▶ Given entries
Segment Open
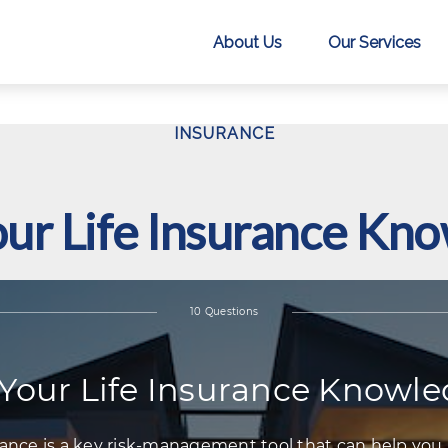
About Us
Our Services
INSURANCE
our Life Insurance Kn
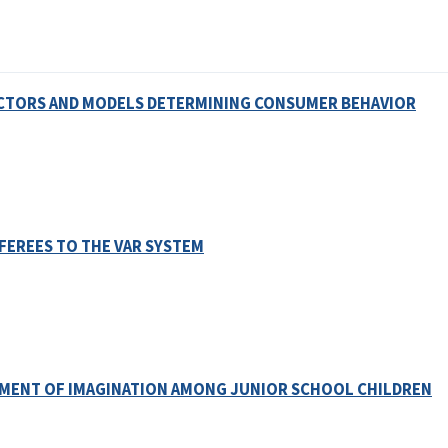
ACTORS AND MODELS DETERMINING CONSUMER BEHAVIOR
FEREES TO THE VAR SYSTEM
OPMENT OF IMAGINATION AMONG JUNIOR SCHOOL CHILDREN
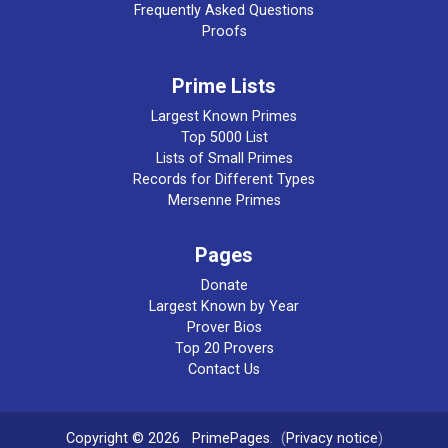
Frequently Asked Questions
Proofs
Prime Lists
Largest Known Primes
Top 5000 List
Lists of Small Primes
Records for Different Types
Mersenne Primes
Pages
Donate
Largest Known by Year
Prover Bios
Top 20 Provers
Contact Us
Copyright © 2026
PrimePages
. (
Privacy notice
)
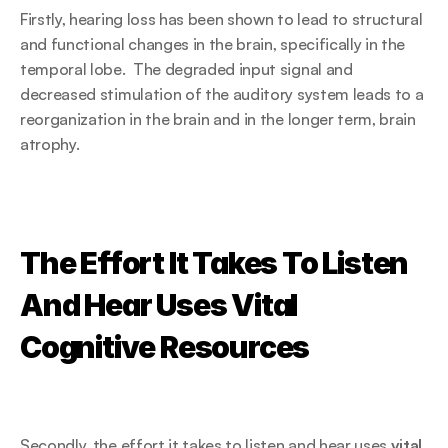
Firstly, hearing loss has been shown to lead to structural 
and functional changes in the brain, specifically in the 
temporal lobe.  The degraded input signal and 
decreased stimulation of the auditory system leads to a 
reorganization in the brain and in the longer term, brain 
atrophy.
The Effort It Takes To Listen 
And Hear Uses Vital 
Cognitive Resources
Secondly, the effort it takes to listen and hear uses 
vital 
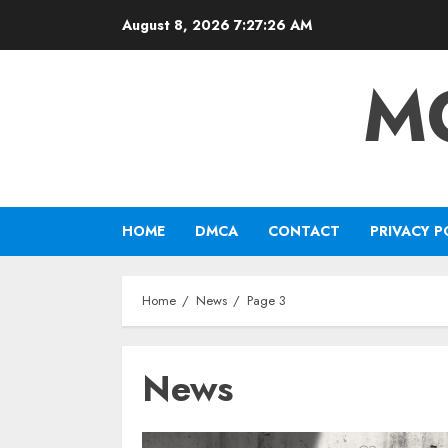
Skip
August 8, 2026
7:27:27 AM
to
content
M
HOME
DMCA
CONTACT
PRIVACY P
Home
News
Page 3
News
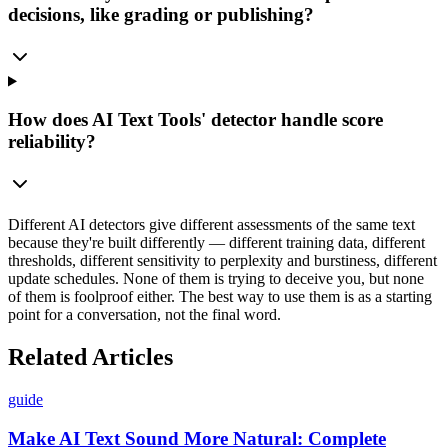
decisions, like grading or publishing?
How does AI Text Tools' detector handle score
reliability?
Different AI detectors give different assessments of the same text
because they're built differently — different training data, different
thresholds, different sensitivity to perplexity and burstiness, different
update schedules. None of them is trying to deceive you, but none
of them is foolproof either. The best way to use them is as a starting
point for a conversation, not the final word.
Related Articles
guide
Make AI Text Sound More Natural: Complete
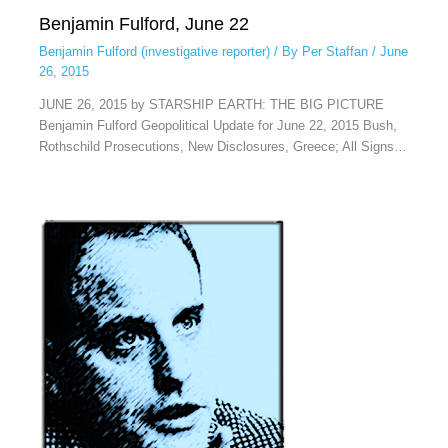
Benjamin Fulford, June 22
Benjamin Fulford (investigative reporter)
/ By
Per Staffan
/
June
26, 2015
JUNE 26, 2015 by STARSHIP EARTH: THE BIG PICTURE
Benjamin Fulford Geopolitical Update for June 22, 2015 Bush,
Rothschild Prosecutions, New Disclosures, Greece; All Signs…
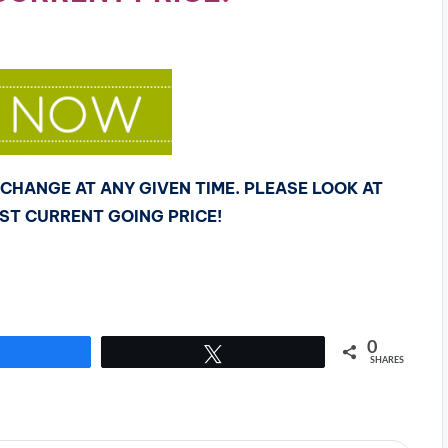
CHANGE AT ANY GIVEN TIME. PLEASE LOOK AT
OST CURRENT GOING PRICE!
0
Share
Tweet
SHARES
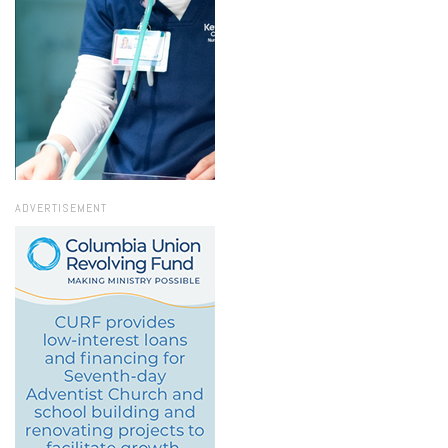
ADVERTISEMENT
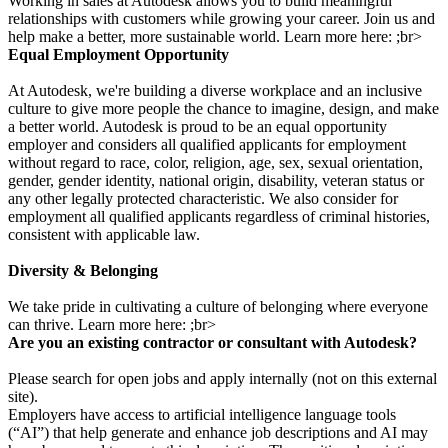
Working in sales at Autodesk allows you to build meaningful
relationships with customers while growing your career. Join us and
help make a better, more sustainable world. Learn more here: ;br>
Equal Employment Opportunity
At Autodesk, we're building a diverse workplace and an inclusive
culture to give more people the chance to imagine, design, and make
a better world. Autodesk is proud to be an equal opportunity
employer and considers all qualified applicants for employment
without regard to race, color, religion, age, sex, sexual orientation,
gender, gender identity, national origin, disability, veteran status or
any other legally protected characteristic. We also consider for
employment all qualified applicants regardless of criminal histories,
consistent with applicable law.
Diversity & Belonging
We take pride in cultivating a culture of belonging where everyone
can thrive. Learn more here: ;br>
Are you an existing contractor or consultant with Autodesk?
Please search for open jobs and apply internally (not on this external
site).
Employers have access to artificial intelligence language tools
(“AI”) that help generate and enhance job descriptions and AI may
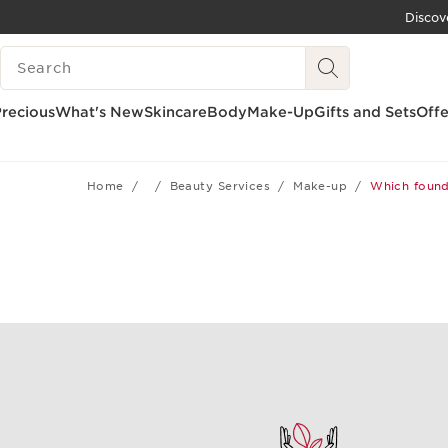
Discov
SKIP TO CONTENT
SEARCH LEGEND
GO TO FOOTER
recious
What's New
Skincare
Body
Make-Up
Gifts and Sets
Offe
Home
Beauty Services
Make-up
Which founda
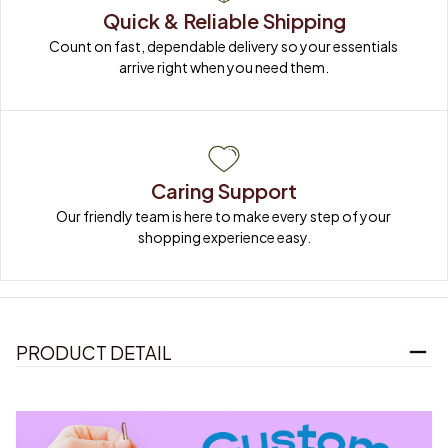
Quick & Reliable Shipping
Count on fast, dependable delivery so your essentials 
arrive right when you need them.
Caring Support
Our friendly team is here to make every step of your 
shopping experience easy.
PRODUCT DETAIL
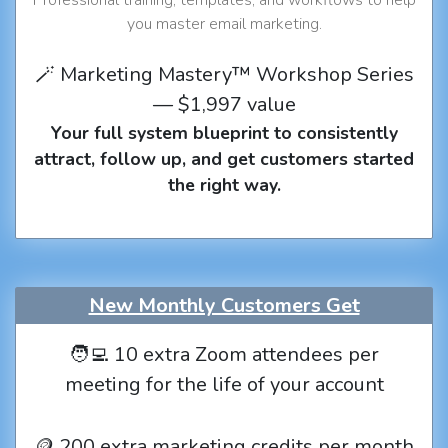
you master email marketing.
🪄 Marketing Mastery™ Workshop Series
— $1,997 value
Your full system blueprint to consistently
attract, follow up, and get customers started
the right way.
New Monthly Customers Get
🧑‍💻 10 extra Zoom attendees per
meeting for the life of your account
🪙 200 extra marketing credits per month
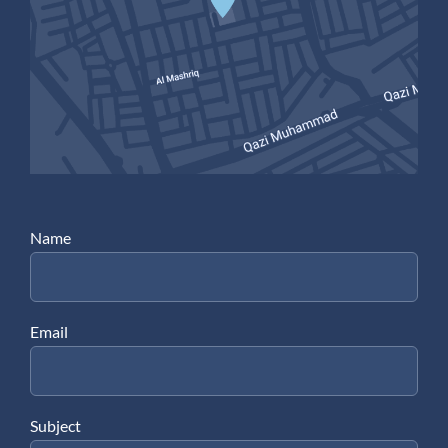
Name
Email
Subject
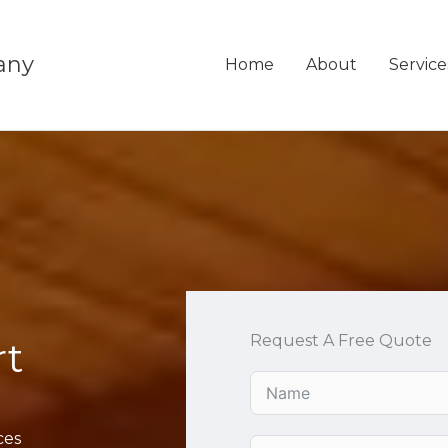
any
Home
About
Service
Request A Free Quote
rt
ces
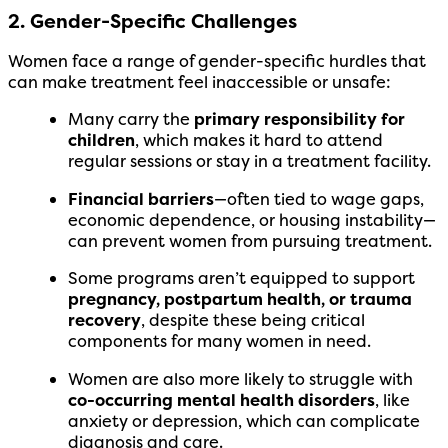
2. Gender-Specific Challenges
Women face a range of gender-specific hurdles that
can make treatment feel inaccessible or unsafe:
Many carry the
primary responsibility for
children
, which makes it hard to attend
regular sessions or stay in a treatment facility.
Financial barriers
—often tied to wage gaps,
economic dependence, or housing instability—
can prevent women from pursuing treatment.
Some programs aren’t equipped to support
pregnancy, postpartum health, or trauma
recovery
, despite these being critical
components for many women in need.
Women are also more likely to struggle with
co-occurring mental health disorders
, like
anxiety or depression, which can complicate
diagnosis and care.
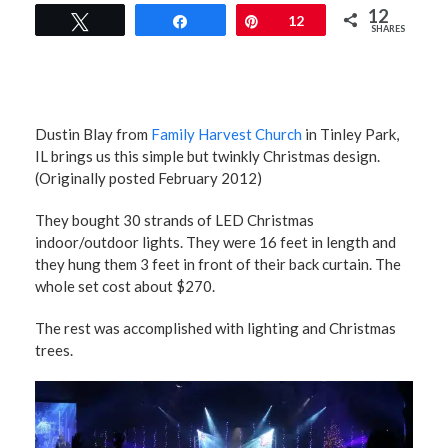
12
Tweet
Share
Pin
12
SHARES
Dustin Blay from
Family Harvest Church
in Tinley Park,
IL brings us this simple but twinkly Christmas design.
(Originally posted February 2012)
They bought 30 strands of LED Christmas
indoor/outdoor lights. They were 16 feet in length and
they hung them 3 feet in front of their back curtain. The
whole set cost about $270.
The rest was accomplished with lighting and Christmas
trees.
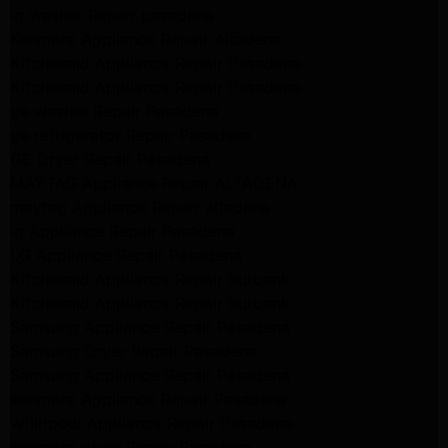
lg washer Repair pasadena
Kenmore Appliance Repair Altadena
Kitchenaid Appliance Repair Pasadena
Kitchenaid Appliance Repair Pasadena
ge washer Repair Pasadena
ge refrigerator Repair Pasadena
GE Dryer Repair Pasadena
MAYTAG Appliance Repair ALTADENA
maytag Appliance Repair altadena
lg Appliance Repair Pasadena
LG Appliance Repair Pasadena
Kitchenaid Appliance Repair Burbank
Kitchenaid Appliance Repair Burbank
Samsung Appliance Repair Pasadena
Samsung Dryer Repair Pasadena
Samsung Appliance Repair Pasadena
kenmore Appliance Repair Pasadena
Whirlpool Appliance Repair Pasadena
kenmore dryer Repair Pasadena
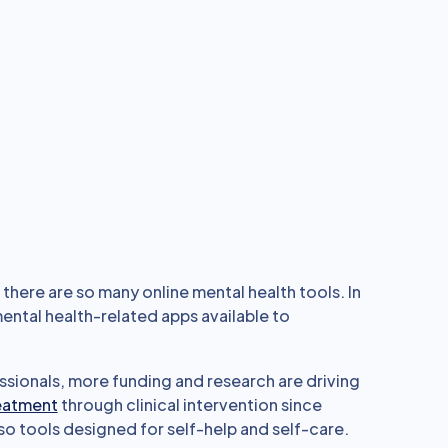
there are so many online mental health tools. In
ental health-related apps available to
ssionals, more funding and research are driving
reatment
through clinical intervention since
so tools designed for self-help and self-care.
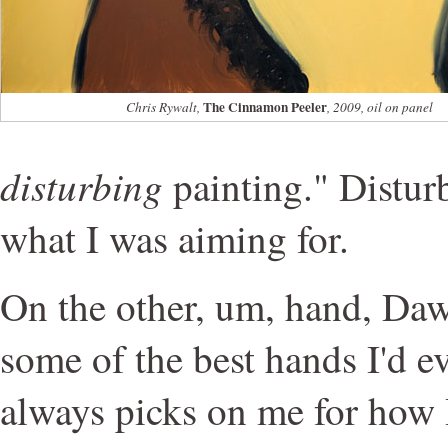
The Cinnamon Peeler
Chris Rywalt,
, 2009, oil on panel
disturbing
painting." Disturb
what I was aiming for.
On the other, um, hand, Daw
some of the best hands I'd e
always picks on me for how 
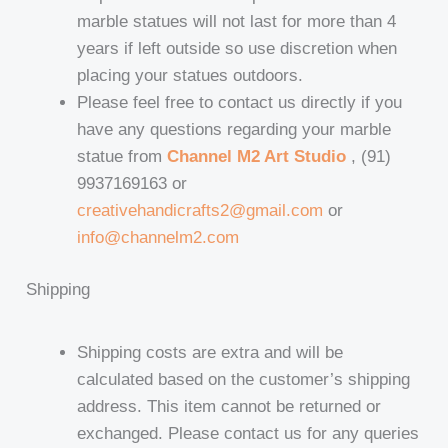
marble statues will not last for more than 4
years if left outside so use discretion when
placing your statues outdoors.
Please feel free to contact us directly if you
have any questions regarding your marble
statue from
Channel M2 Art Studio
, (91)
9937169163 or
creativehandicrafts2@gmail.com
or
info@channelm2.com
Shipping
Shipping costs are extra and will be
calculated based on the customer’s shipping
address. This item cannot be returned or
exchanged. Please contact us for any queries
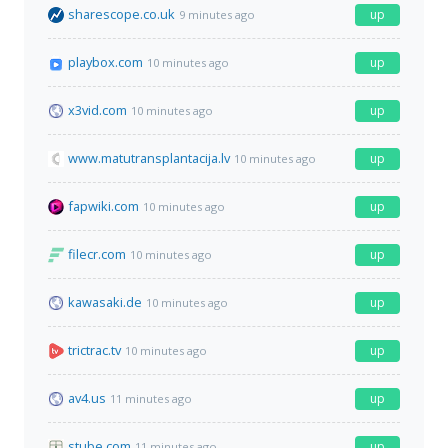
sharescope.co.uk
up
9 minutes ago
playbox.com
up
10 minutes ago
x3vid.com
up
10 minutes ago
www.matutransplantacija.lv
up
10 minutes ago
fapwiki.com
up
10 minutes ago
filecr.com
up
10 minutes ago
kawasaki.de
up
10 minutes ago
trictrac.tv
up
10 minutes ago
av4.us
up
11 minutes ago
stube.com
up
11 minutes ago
Segment Closed
In repeating the entries, exclude the pictures and alter nothing else.

▶ Response to this task
About Us
Our Services
INSURANCE
our Life Insurance Kn
ACTORS AND MODELS DETERMINING CONSUMER BEHAVIOR
FEREES TO THE VAR SYSTEM
OPMENT OF IMAGINATION AMONG JUNIOR SCHOOL CHILDREN
Frequently Asked Questions
Proofs
Prime Lists
Largest Known Primes
Top 5000 List
Lists of Small Primes
Records for Different Types
Mersenne Primes
Pages
Donate
Largest Known by Year
Prover Bios
Top 20 Provers
Contact Us
Copyright © 2026
PrimePages
. (
Privacy notice
)
Firstly, hearing loss has been shown to lead to structural 
and functional changes in the brain, specifically in the 
temporal lobe.  The degraded input signal and 
decreased stimulation of the auditory system leads to a 
reorganization in the brain and in the longer term, brain 
atrophy.
The Effort It Takes To Listen 
And Hear Uses Vital 
Cognitive Resources
Secondly, the effort it takes to listen and hear uses 
vital 
Skip
August 8, 2026
7:27:27 AM
to
content
M
HOME
DMCA
CONTACT
PRIVACY P
Home
News
Page 3
News
decisions, like grading or publishing?
How does AI Text Tools' detector handle score
reliability?
Different AI detectors give different assessments of the same text
because they're built differently — different training data, different
thresholds, different sensitivity to perplexity and burstiness, different
update schedules. None of them is trying to deceive you, but none
of them is foolproof either. The best way to use them is as a starting
point for a conversation, not the final word.
Related Articles
guide
Make AI Text Sound More Natural: Complete
Benjamin Fulford, June 22
Benjamin Fulford (investigative reporter)
/ By
Per Staffan
/
June
26, 2015
JUNE 26, 2015 by STARSHIP EARTH: THE BIG PICTURE
Benjamin Fulford Geopolitical Update for June 22, 2015 Bush,
Rothschild Prosecutions, New Disclosures, Greece; All Signs…
CHANGE AT ANY GIVEN TIME. PLEASE LOOK AT
OST CURRENT GOING PRICE!
0
Share
Tweet
SHARES
ADVERTISEMENT
Working in sales at Autodesk allows you to build meaningful
relationships with customers while growing your career. Join us and
help make a better, more sustainable world. Learn more here: ;br>
Equal Employment Opportunity
At Autodesk, we're building a diverse workplace and an inclusive
culture to give more people the chance to imagine, design, and make
a better world. Autodesk is proud to be an equal opportunity
employer and considers all qualified applicants for employment
without regard to race, color, religion, age, sex, sexual orientation,
gender, gender identity, national origin, disability, veteran status or
any other legally protected characteristic. We also consider for
employment all qualified applicants regardless of criminal histories,
consistent with applicable law.
Diversity & Belonging
We take pride in cultivating a culture of belonging where everyone
can thrive. Learn more here: ;br>
Are you an existing contractor or consultant with Autodesk?
Please search for open jobs and apply internally (not on this external
site).
Employers have access to artificial intelligence language tools
(“AI”) that help generate and enhance job descriptions and AI may
Discov
SKIP TO CONTENT
SEARCH LEGEND
GO TO FOOTER
recious
What's New
Skincare
Body
Make-Up
Gifts and Sets
Offe
Home
Beauty Services
Make-up
Which founda
Quick & Reliable Shipping
Count on fast, dependable delivery so your essentials 
arrive right when you need them.
Caring Support
Our friendly team is here to make every step of your 
shopping experience easy.
PRODUCT DETAIL
you master email marketing.
🪄 Marketing Mastery™ Workshop Series
— $1,997 value
Your full system blueprint to consistently
attract, follow up, and get customers started
the right way.
New Monthly Customers Get
🧑‍💻 10 extra Zoom attendees per
meeting for the life of your account
🪙 200 extra marketing credits per month
Name
Email
Subject
any
Home
About
Service
Request A Free Quote
rt
ces
2. Gender-Specific Challenges
Women face a range of gender-specific hurdles that
can make treatment feel inaccessible or unsafe:
Many carry the
primary responsibility for
children
, which makes it hard to attend
regular sessions or stay in a treatment facility.
Financial barriers
—often tied to wage gaps,
economic dependence, or housing instability—
can prevent women from pursuing treatment.
Some programs aren’t equipped to support
pregnancy, postpartum health, or trauma
recovery
, despite these being critical
components for many women in need.
Women are also more likely to struggle with
co-occurring mental health disorders
, like
anxiety or depression, which can complicate
diagnosis and care.
12
Tweet
Share
Pin
12
SHARES
Dustin Blay from
Family Harvest Church
in Tinley Park,
IL brings us this simple but twinkly Christmas design.
(Originally posted February 2012)
They bought 30 strands of LED Christmas
indoor/outdoor lights. They were 16 feet in length and
they hung them 3 feet in front of their back curtain. The
whole set cost about $270.
The rest was accomplished with lighting and Christmas
trees.
lg washer Repair pasadena
Kenmore Appliance Repair Altadena
Kitchenaid Appliance Repair Pasadena
Kitchenaid Appliance Repair Pasadena
ge washer Repair Pasadena
ge refrigerator Repair Pasadena
GE Dryer Repair Pasadena
MAYTAG Appliance Repair ALTADENA
maytag Appliance Repair altadena
lg Appliance Repair Pasadena
LG Appliance Repair Pasadena
Kitchenaid Appliance Repair Burbank
Kitchenaid Appliance Repair Burbank
Samsung Appliance Repair Pasadena
Samsung Dryer Repair Pasadena
Samsung Appliance Repair Pasadena
kenmore Appliance Repair Pasadena
Whirlpool Appliance Repair Pasadena
kenmore dryer Repair Pasadena
there are so many online mental health tools. In
ental health-related apps available to
ssionals, more funding and research are driving
reatment
through clinical intervention since
so tools designed for self-help and self-care.
The Cinnamon Peeler
Chris Rywalt,
, 2009, oil on panel
disturbing
painting." Disturb
what I was aiming for.
On the other, um, hand, Daw
some of the best hands I'd e
always picks on me for how 
marble statues will not last for more than 4
years if left outside so use discretion when
placing your statues outdoors.
Please feel free to contact us directly if you
have any questions regarding your marble
statue from
Channel M2 Art Studio
, (91)
9937169163 or
creativehandicrafts2@gmail.com
or
info@channelm2.com
Shipping
Shipping costs are extra and will be
calculated based on the customer’s shipping
address. This item cannot be returned or
exchanged. Please contact us for any queries
sharescope.co.uk
up
9 minutes ago
playbox.com
up
10 minutes ago
x3vid.com
up
10 minutes ago
www.matutransplantacija.lv
up
10 minutes ago
fapwiki.com
up
10 minutes ago
filecr.com
up
10 minutes ago
kawasaki.de
up
10 minutes ago
trictrac.tv
up
10 minutes ago
av4.us
up
11 minutes ago
stube.com
up
11 minutes ago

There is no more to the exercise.